Representation of a (located) identifier.

val check_notin : string -> p_ident list -> unit

check_notin id ids checks that id does not occur in ids.

val check_distinct : p_ident list -> unit

check_distinct ids checks that the elements of ids are pairwise distinct.

val check_notin_idopts : string -> p_ident option list -> unit

check_notin_idopts id idopts checks that id does not occur in idopts.

val check_distinct_idopts : p_ident option list -> unit

check_distinct_idopts idopts checks that the elements of idopts of the form Some _ are pairwise distinct.

type p_meta_ident = int Common.Pos.loc

Identifier of a metavariable.

Representation of a module name.

Representation of a possibly qualified (and located) identifier.

Parser-level (located) term representation.

and p_term_aux =
  1. | P_Type
    (*

    TYPE constant.

    *)
  2. | P_Iden of p_qident * bool
    (*

    Identifier. The boolean indicates whether the identifier is prefixed by "@".

    *)
  3. | P_Wild
    (*

    Underscore.

    *)
  4. | P_Meta of p_meta_ident * p_term array
    (*

    Meta-variable with explicit substitution.

    *)
  5. | P_Patt of p_ident option * p_term array option
    (*

    Pattern.

    *)
  6. | P_Appl of p_term * p_term
    (*

    Application.

    *)
  7. | P_Arro of p_term * p_term
    (*

    Arrow.

    *)
  8. | P_Abst of p_params list * p_term
    (*

    Abstraction.

    *)
  9. | P_Prod of p_params list * p_term
    (*

    Product.

    *)
  10. | P_LLet of p_ident * p_params list * p_term option * p_term * p_term
    (*

    Let.

    *)
  11. | P_NLit of string
    (*

    Natural number literal.

    *)
  12. | P_Wrap of p_term
    (*

    Term between parentheses.

    *)
  13. | P_Expl of p_term
    (*

    Term between curly brackets.

    *)
and p_params = p_ident option list * p_term option * bool

Parser-level representation of a function argument. The boolean is true if the argument is marked as implicit (i.e., between curly braces).

val nb_params : p_params list -> int

nb_params ps returns the number of parameters in a list of parameters ps.

val get_impl_params_list : p_params list -> bool list

get_impl_params_list l gives the implicitness of l.

----

_What the exercise asks_:
Copy the part of the parser documentation above from "nb_params ps returns" up to and including "implicitness of l.", word for word.

_Material provided_:
----

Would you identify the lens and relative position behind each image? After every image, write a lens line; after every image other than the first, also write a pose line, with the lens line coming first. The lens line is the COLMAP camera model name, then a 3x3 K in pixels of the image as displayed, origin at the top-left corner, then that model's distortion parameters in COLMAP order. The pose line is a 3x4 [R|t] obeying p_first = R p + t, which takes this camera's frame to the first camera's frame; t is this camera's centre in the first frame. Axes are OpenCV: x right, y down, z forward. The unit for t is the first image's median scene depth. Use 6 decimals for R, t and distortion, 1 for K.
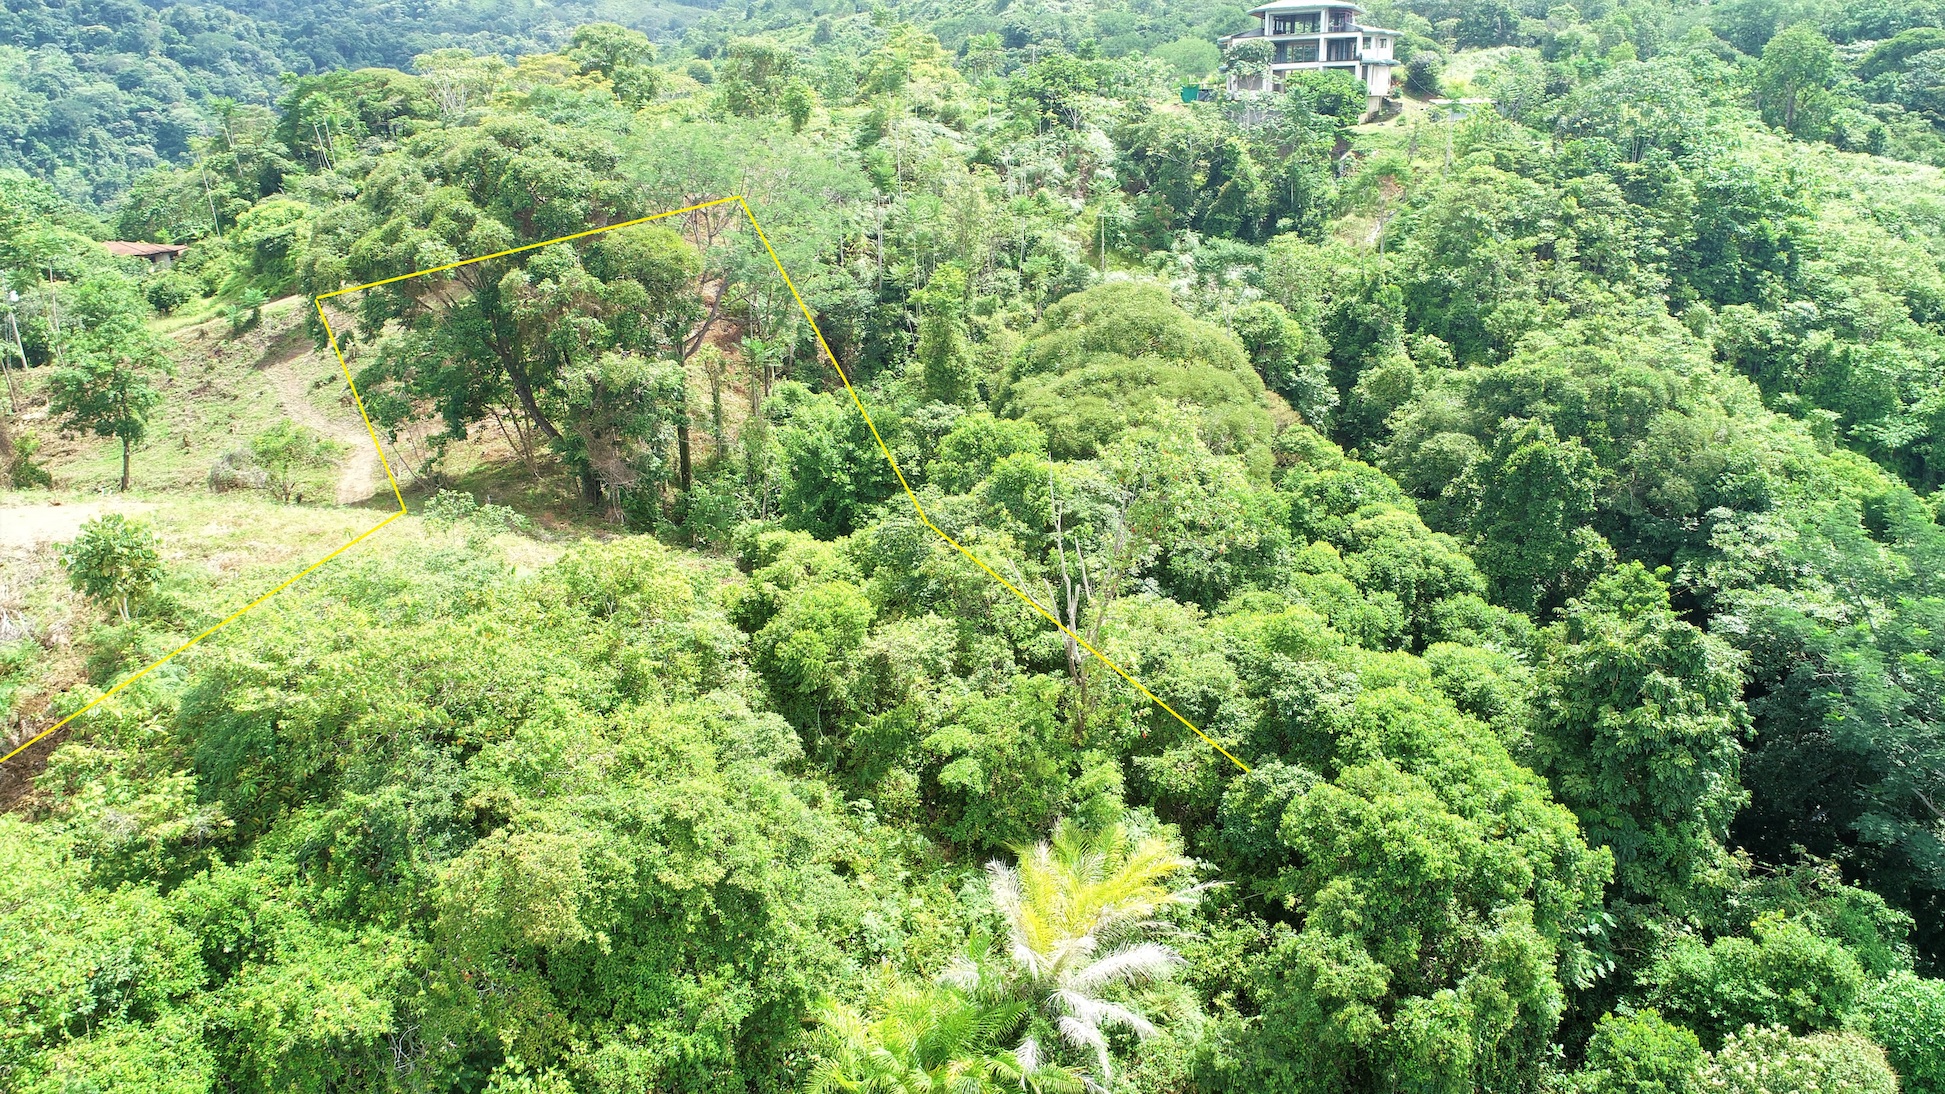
lens RADIAL K [[1303.3, 0, 972.5], [0, 1303.3, 547.0], [0, 0, 1]] dist [-0.007440, 0.005196]
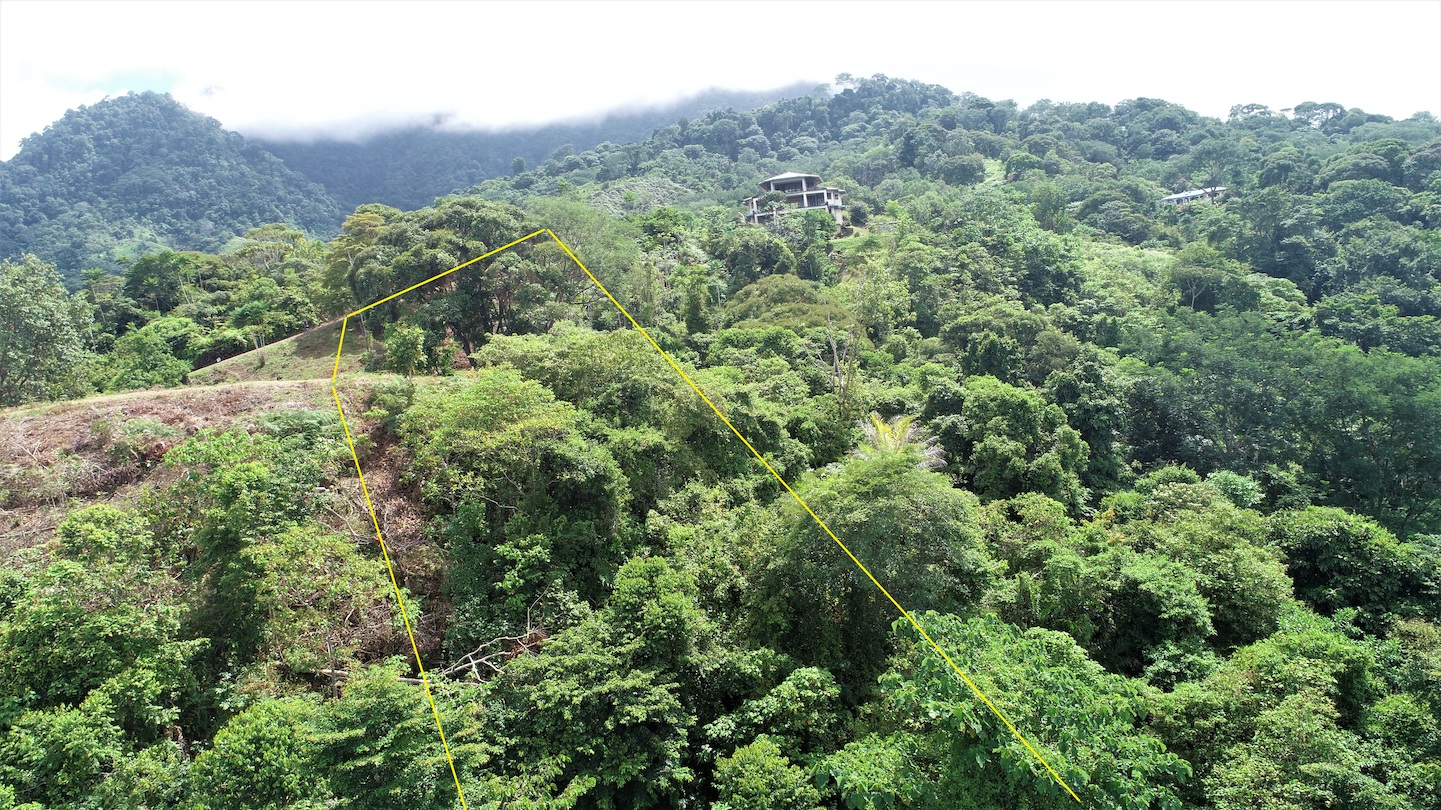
lens RADIAL K [[965.6, 0, 720.5], [0, 965.6, 405.0], [0, 0, 1]] dist [-0.007440, 0.005196]
pose [[0.971911, -0.091304, 0.216917, -0.189257], [0.137001, 0.968911, -0.206013, 0.171618], [-0.191364, 0.229944, 0.954204, -0.188891]]
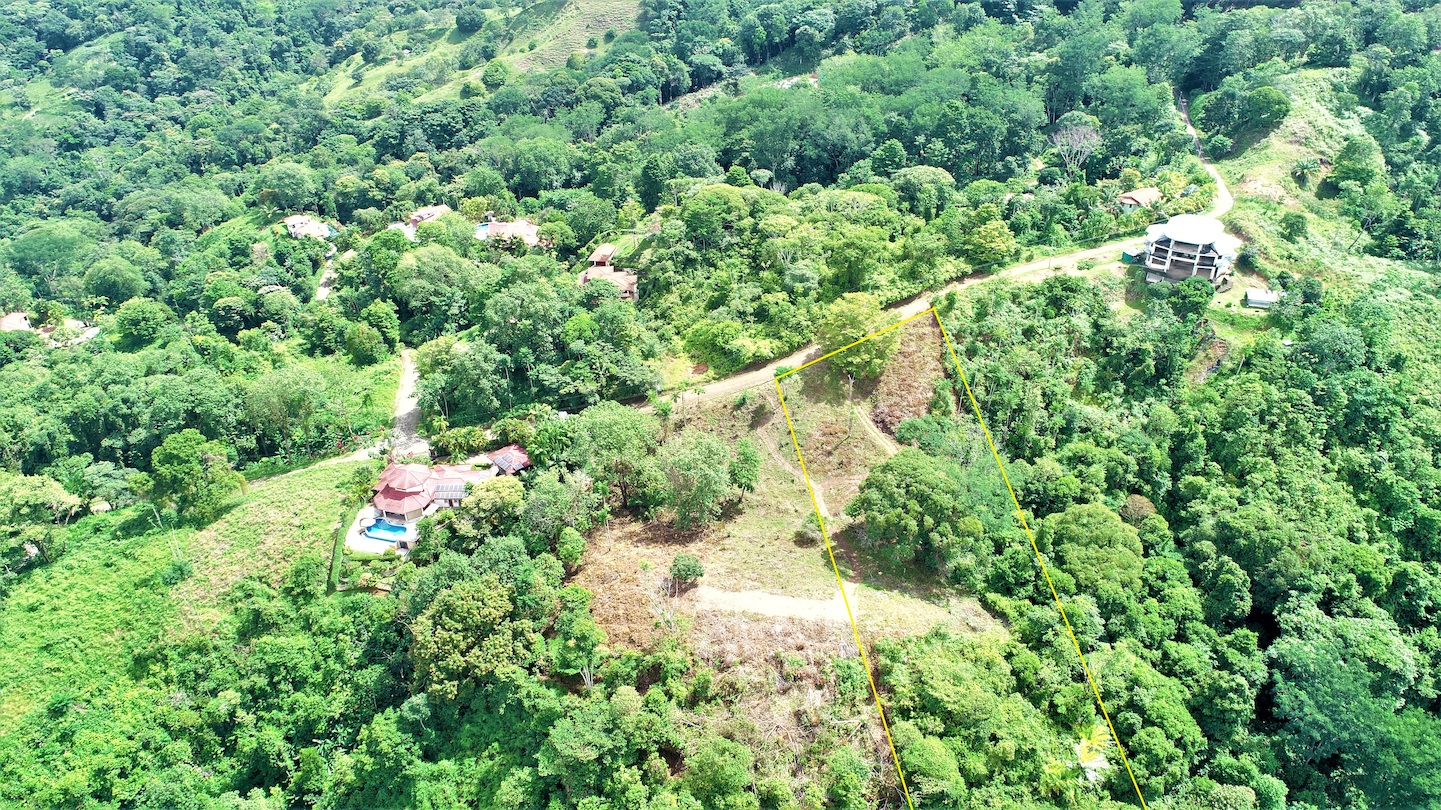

----

_Solution_:
nb_params ps returns the number of parameters in a list of parameters ps.

val get_impl_params_list : p_params list -> bool list

get_impl_params_list l gives the implicitness of l.